--- GOAL OF THE EXERCISE ---
Down to the last line, restate the listing below exactly.

--- AVAILABLE DATA ---
|---|

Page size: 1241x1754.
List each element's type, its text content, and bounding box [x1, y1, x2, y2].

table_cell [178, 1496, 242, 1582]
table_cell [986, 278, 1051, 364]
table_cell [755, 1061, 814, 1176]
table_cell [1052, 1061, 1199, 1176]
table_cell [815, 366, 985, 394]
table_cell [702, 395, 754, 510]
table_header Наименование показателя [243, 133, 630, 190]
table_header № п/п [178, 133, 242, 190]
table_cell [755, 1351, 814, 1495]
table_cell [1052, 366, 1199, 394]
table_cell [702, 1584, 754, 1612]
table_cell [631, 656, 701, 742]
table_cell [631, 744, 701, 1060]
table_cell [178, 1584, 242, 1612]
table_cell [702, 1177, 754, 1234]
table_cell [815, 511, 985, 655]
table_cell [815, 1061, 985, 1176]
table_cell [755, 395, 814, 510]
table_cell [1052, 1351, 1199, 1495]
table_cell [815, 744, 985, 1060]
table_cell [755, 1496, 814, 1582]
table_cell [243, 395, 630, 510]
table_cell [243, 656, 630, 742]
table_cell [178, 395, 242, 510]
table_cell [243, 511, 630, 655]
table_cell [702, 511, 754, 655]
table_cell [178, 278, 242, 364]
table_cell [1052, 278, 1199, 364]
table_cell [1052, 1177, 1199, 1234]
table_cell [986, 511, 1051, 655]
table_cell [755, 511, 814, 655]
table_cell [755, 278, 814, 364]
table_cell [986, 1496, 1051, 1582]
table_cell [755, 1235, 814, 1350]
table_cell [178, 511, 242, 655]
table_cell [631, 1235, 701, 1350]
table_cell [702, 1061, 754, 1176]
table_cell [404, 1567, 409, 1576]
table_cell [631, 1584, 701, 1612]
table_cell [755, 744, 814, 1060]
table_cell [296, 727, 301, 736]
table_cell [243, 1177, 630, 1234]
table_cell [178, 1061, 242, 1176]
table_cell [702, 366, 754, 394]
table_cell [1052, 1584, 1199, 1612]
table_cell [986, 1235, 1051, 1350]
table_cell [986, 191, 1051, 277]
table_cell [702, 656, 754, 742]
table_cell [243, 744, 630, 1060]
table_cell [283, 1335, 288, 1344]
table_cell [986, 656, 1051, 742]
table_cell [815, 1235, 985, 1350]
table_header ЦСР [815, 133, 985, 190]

|---|

--- RESPONSE AREA ---
Page size: 1241x1754.
List each element's type, its text content, and bounding box [x1, y1, x2, y2].

table_cell [178, 1496, 242, 1582]
table_cell [986, 278, 1051, 364]
table_cell [755, 1061, 814, 1176]
table_cell [1052, 1061, 1199, 1176]
table_cell [815, 366, 985, 394]
table_cell [702, 395, 754, 510]
table_header Наименование показателя [243, 133, 630, 190]
table_header № п/п [178, 133, 242, 190]
table_cell [755, 1351, 814, 1495]
table_cell [1052, 366, 1199, 394]
table_cell [702, 1584, 754, 1612]
table_cell [631, 656, 701, 742]
table_cell [631, 744, 701, 1060]
table_cell [178, 1584, 242, 1612]
table_cell [702, 1177, 754, 1234]
table_cell [815, 511, 985, 655]
table_cell [815, 1061, 985, 1176]
table_cell [755, 395, 814, 510]
table_cell [1052, 1351, 1199, 1495]
table_cell [815, 744, 985, 1060]
table_cell [755, 1496, 814, 1582]
table_cell [243, 395, 630, 510]
table_cell [243, 656, 630, 742]
table_cell [178, 395, 242, 510]
table_cell [243, 511, 630, 655]
table_cell [702, 511, 754, 655]
table_cell [178, 278, 242, 364]
table_cell [1052, 278, 1199, 364]
table_cell [1052, 1177, 1199, 1234]
table_cell [986, 511, 1051, 655]
table_cell [755, 511, 814, 655]
table_cell [755, 278, 814, 364]
table_cell [986, 1496, 1051, 1582]
table_cell [755, 1235, 814, 1350]
table_cell [178, 511, 242, 655]
table_cell [631, 1235, 701, 1350]
table_cell [702, 1061, 754, 1176]
table_cell [404, 1567, 409, 1576]
table_cell [631, 1584, 701, 1612]
table_cell [755, 744, 814, 1060]
table_cell [296, 727, 301, 736]
table_cell [243, 1177, 630, 1234]
table_cell [178, 1061, 242, 1176]
table_cell [702, 366, 754, 394]
table_cell [1052, 1584, 1199, 1612]
table_cell [986, 1235, 1051, 1350]
table_cell [986, 191, 1051, 277]
table_cell [702, 656, 754, 742]
table_cell [243, 744, 630, 1060]
table_cell [283, 1335, 288, 1344]
table_cell [986, 656, 1051, 742]
table_cell [815, 1235, 985, 1350]
table_header ЦСР [815, 133, 985, 190]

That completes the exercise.